(Human keypoint data)
= = = =
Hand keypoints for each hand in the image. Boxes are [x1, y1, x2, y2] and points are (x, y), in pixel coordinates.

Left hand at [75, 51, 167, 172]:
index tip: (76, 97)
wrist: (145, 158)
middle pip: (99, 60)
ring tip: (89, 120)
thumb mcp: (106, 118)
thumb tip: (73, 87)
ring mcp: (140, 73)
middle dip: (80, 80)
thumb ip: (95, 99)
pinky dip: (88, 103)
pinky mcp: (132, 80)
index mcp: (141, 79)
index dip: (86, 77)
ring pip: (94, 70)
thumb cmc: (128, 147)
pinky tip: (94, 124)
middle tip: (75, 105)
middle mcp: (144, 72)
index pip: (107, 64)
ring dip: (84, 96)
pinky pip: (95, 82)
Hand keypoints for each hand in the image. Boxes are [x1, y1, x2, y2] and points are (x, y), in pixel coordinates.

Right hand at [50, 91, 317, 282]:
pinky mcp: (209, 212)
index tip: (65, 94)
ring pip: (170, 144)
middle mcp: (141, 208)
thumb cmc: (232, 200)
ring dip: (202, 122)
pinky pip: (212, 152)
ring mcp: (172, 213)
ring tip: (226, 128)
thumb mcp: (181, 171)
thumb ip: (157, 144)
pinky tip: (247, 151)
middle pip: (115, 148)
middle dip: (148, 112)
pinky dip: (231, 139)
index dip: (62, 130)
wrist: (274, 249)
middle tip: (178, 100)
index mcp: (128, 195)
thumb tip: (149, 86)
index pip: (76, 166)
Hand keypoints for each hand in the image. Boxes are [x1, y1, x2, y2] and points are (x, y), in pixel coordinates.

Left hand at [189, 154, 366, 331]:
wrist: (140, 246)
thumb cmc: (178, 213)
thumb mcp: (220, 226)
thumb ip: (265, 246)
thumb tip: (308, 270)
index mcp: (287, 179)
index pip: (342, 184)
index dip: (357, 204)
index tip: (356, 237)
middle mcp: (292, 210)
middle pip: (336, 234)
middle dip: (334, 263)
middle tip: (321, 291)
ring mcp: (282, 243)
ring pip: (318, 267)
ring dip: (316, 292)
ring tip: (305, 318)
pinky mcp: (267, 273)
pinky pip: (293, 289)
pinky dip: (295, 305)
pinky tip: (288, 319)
= = = =
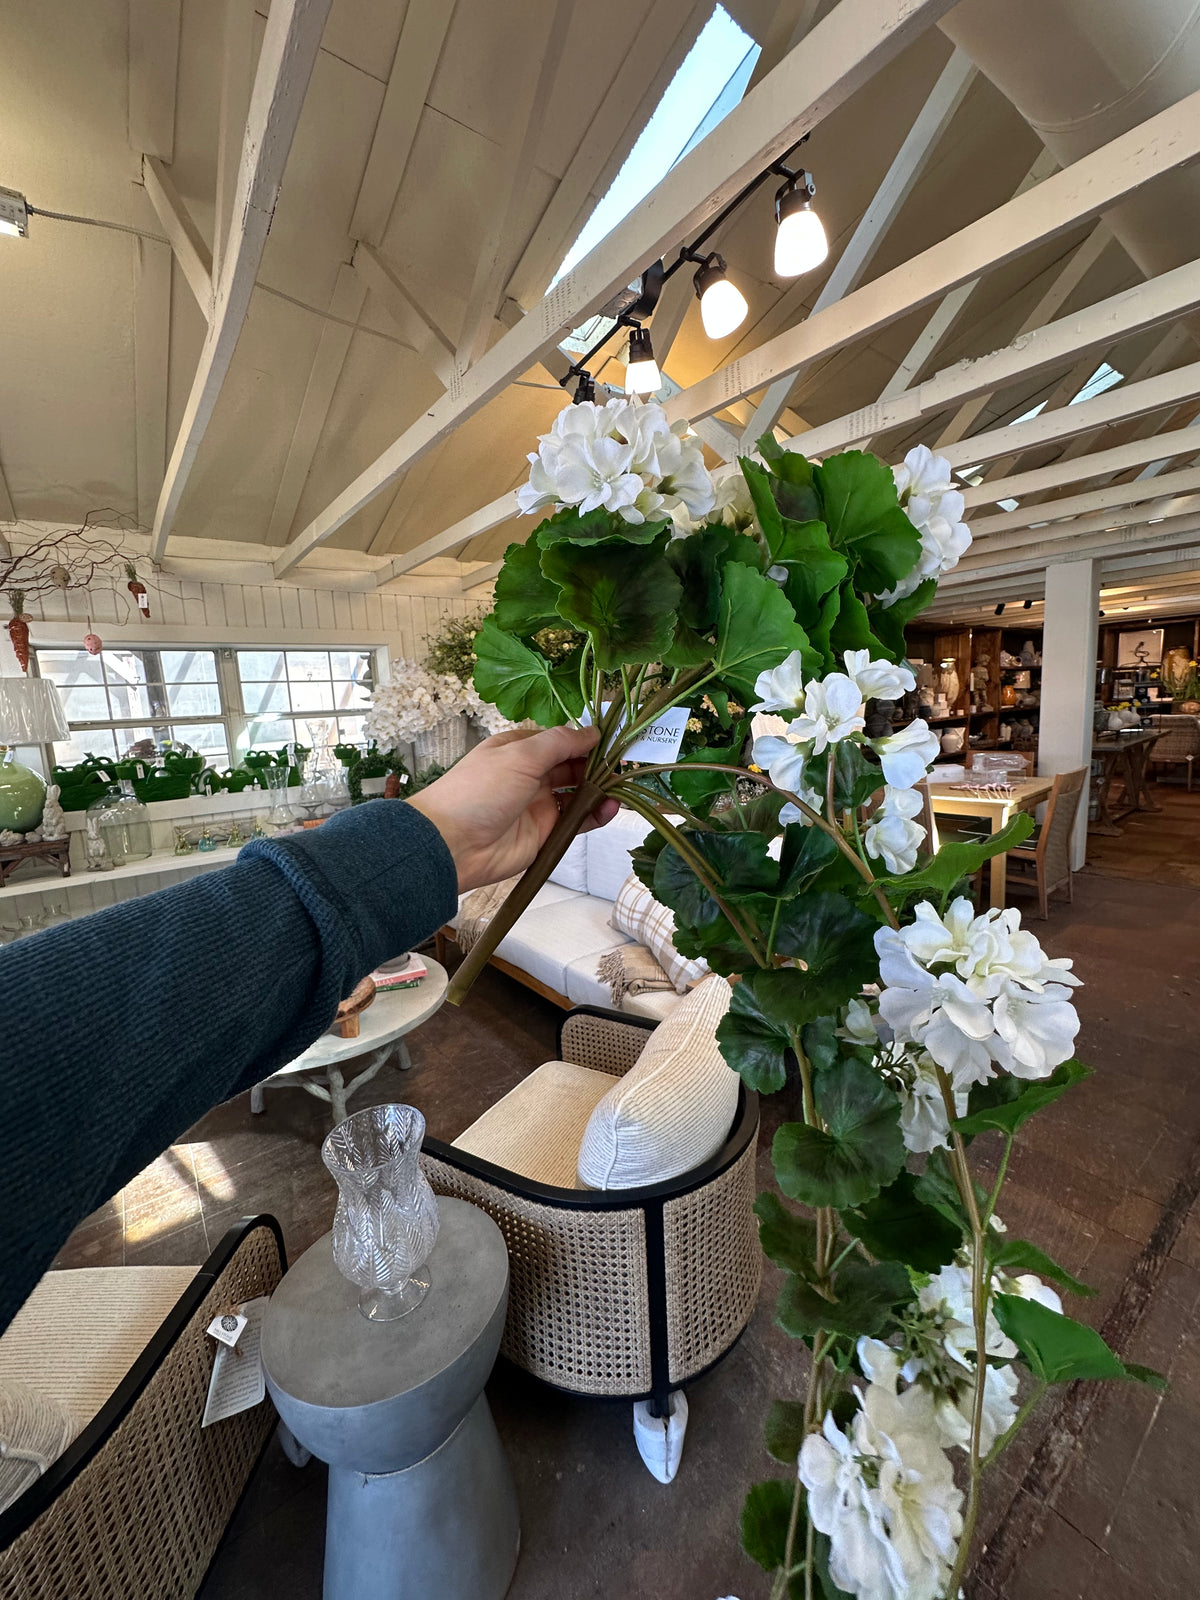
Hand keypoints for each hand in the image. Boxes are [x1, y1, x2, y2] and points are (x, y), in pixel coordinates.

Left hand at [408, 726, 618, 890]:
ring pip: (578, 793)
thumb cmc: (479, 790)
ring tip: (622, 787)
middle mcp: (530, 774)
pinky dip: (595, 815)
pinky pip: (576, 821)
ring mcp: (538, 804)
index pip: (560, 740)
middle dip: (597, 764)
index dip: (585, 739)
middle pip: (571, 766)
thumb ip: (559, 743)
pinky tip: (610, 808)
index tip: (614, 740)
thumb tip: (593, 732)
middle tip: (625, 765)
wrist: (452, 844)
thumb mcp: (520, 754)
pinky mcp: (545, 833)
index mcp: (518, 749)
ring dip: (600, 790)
= = = =
=== WORK ORDER ===
Check the data for the word "Left" and pull out the lines that have it.

=== OUTPUT OF THE EXERCISE ===
Left hand at [75, 51, 167, 172]:
Left hand at [189, 154, 366, 331]:
Left hand at [408, 726, 618, 890]:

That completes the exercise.